WSD - Word-sense disambiguation is an open problem in Natural Language Processing concerned with identifying which sense of a word is used in a sentence. The major purpose of WSD technique is to accurately understand the meaning of a specific word in a text. We have proposed a method to find ambiguous words in a sentence employing a supervised machine learning approach. If the word has different meaning in both the sentences then it is domain dependent otherwise domain independent.
- Lemmatize sentence1 and sentence2
- Drop all the irrelevant columns except Ambigous_Word, Sentence1, Sentence2. Store it as X
- Convert the labels column into 1 or 0 and store it as y.

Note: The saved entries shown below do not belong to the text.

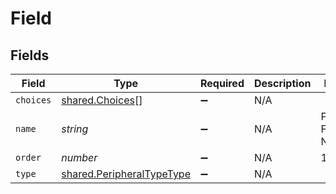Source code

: # Field


## Fields

| Field                                                                         | Type                                                                          | Required                                                                      | Description                                                                   | Example                                                                       |
| ----------------------------------------------------------------------------- | ----------------------------------------------------------------------------- | ----------------------------------------------------------------------------- | ----------------------------------------------------------------------------- | ----------------------------------------------------------------------------- |
| `choices`                                                                     | [shared.Choices](../../../sdk/models/shared/choices.md)[]                     | :heavy_minus_sign:                                                            | N/A                                                                           |                                                                               |
| `name`                                                                        | *string*                                                                      | :heavy_minus_sign:                                                            | N/A                                                                           | Peripheral Field Name                                                         |
| `order`                                                                       | *number*                                                                      | :heavy_minus_sign:                                                            | N/A                                                                           | 1                                                                             |
| `type`                                                                        | [shared.PeripheralTypeType](../../../sdk/models/shared/peripheraltypetype.md) | :heavy_minus_sign:                                                            | N/A                                                                           |                                                                               |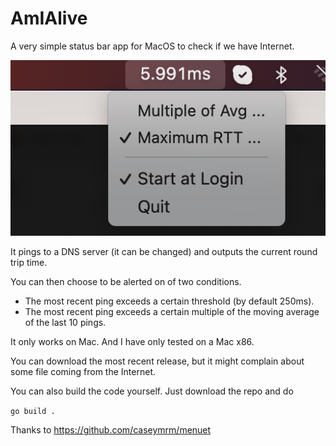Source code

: # AmIAlive

A very simple status bar app for MacOS to check if we have Internet.

![example](example.png)

It pings to a DNS server (it can be changed) and outputs the current round trip time.

You can then choose to be alerted on of two conditions.

+ The most recent ping exceeds a certain threshold (by default 250ms).
+ The most recent ping exceeds a certain multiple of the moving average of the last 10 pings.

It only works on Mac. And I have only tested on a Mac x86.

You can download the most recent release, but it might complain about some file coming from the Internet.

You can also build the code yourself. Just download the repo and do

`go build .`

Thanks to https://github.com/caseymrm/menuet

- Perform train_test_split()
- Store the data in the pickle file.
- Store the whole data (X, y) in the pickle file.
Pickle file format:
data = {
# Training Data
"training_sentences1": training_sentences1,
"training_embeddings1": self.training_embeddings1,
"training_sentences2": training_sentences2,
"training_embeddings2": self.training_embeddings2,
"train_ambiguous_word": training_ambiguous_words,
"train_ambiguous_word_embeddings": self.training_ambiguous_word_embeddings,
"training_labels": self.y_train,
# Testing Data
"testing_sentences1": testing_sentences1,
"testing_embeddings1": self.testing_embeddings1,
"testing_sentences2": testing_sentences2,
"testing_embeddings2": self.testing_embeddings2,
"test_ambiguous_word": testing_ambiguous_words,
"test_ambiguous_word_embeddings": self.testing_ambiguous_word_embeddings,
"testing_labels": self.y_test,
# Complete Data
"sentences1": sentences1,
"sentences_embeddings1": self.embeddings1,
"sentences2": sentences2,
"sentences_embeddings2": self.embeddings2,
"ambiguous_word": ambiguous_word,
"labels": labels
}
Step3: Train a machine learning model (Random Forest, Extra Trees Classifier and Support Vector Classifier), with the following format:
input_data=<ambigous_word_embeddings, sentence1_embeddings, sentence2_embeddings>
input_data=<GloVe Vector Embeddings, ROBERTA, ROBERTA>
Step4: Evaluate the model using testing data and development data. Evaluation metrics = accuracy, precision, recall, f1 score
- Input two sentences from the user.
- Convert the sentences to lowercase. Remove stopwords
- Lemmatize the words
- Get glove embedding for noun and the ROBERTA embeddings for sentences and predict using the classifier whether T or F.